Kroos mag Weltmeister sein. Die Champions League fünf mal gewonnen haben. Aber was ist das schon im Vergleich zu einem 54 Jahre alten Cheerleader mit der Ambition zum Chef-Analysten? Blöd nur, dass es Kroos einen Ticken anders aussieht: „Du hattest jetzt 90 Minuten Zeit, dir vernünftige Fragen zu überlegen. Und jetzt stellst du mir zwei solche Scheiß-Fragen. Das finde ich Wahnsinn!“, hält er dagegen und verschwindet aus dem Bild. Von hinten ruft er dann Kaben noch hinterher, dass man an dessen negativer Einstellung seine deutsche Herkunft erkennen könne. Wham.

An negativer Einstellung deutsche Herkunft erkennen

Und nun? ZDF-Sportchef Thomas Fuhrmann stellt sich vor Kaben: Der hätte etwas bei den Emotionen bleiben können, bevor er analytisch frage. Aber die Fragen seien schon berechtigt gewesen. Grundsätzlich. Um das mal zu übersetzen: Er stellt sich vor seinen Mitarbeiter, weil das halt seine Rolle als Sportchef ist, aber es gibt eine gewisse Chance, dass beim nächsten wichtigen Spiel ein anderer Cheerleader das Mikro in der Hand hält.

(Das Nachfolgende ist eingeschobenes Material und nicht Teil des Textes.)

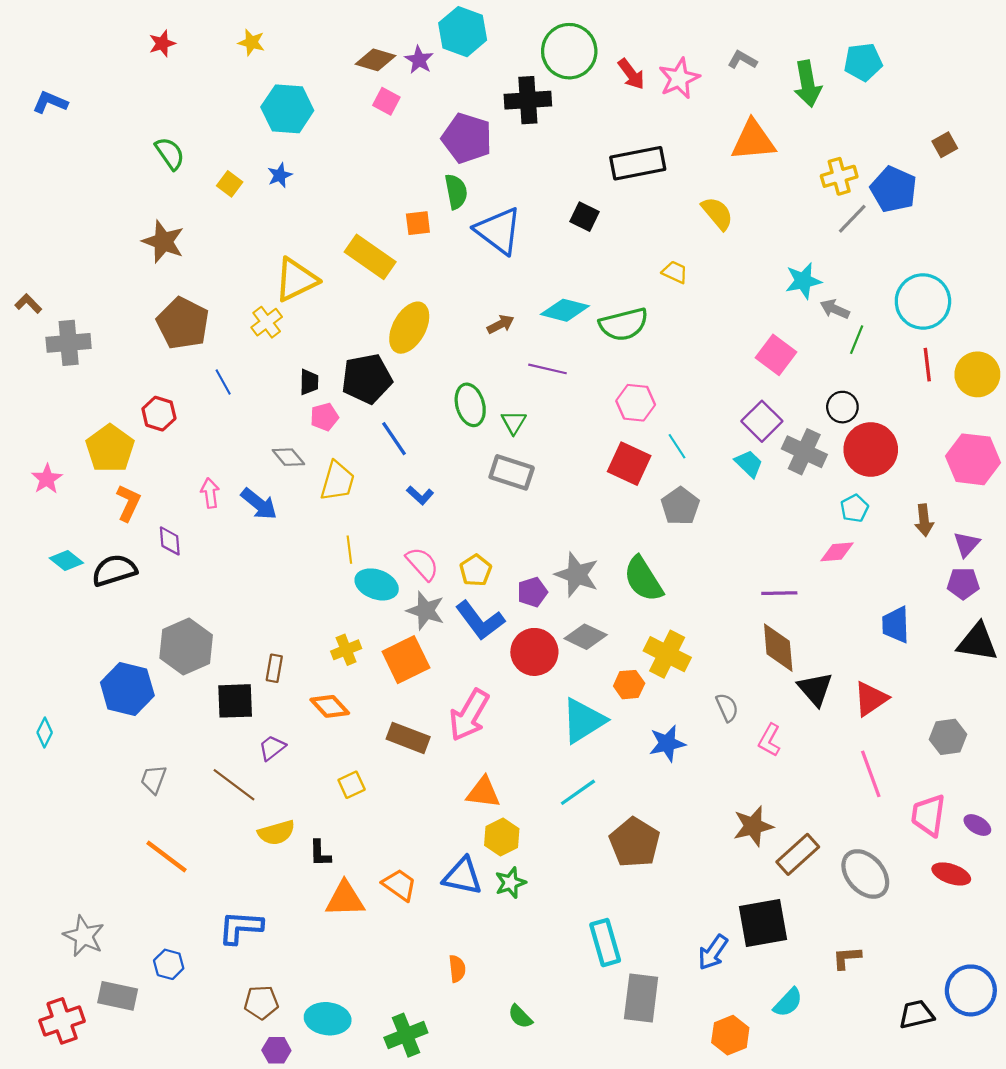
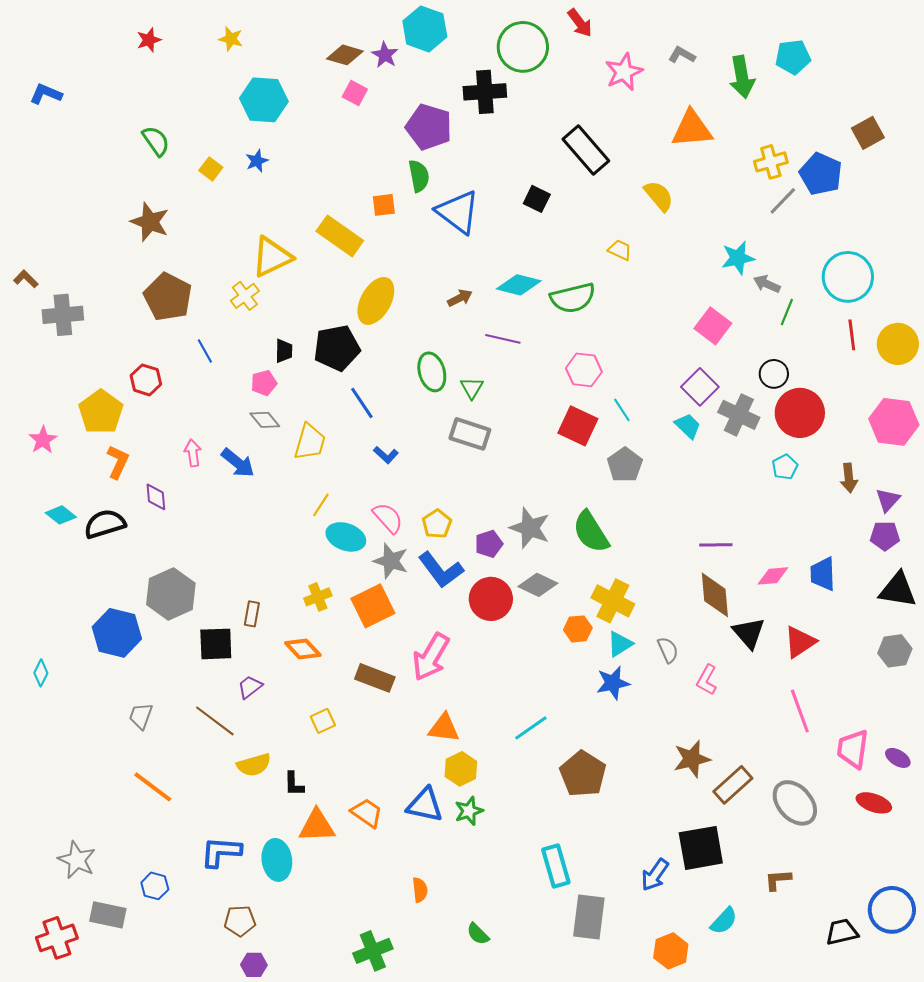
red arrow: (631, 74) -> (580, 23), moved
brown square: (945, 145) -> (868, 133), size x1.4
black rectangle: (638, 163) -> (586, 150), turned 60
pink pentagon: (324, 417) -> (264, 383), moved
yellow line: (349, 550) -> (321, 505), turned 40
pink diamond: (837, 552) -> (773, 576), moved
cyan triangle: (583, 721) -> (620, 644), moved, size x0.6
gray hexagon: (948, 737) -> (895, 651), moved
cyan ellipse: (328, 1019) -> (277, 860), moved, turned 75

Ansonsten versucht das ZDF, den Ball flach zu halten: In der Sportstudio-Reportage geht der Sender noch mal ausführlich auf das Finale ein. Der Zwist des eigenen Mannes mit dem Spielmacher des Siegers bleibt aber unerwähnt. Auf letzteren ist das ZDF sauer. Was den Weltmeister und fünffachen CL-Sieger schwer treffen wird. Falls er gehofft haben sollte, sich nach seiner Zeit als Fußball-Millionär was im Fernsehgarten dazu zu verdienen, dürfte das jetzt vorbei sein. Die lustigen Live-Spielchen muss jetzt wer anderes machen.

Kopf hoch. Lebbe geht weider. Stepanovic wurde nach seiner Entlassung in Frankfurt Trainer in Leverkusen und gewann mit denen den Pokal, aus dem er zuvor mit Frankfurt ausgeschieden war. Das berühmte Zitat war noch nicht einmal neu. Er hatte es schon gebracht, als er mit Frankfurt 1992 am letzten Spieltag eine Meisterschaft verlor, die nicht mehr verlierbar schien. Aber für ein Interview mit einem Feldreporter tut’s auch was Gebrauchtes. Wer 1993 der Feldreporter war? Wen interessiert’s – irgendein Cheerleader mit Mikro in der Hand.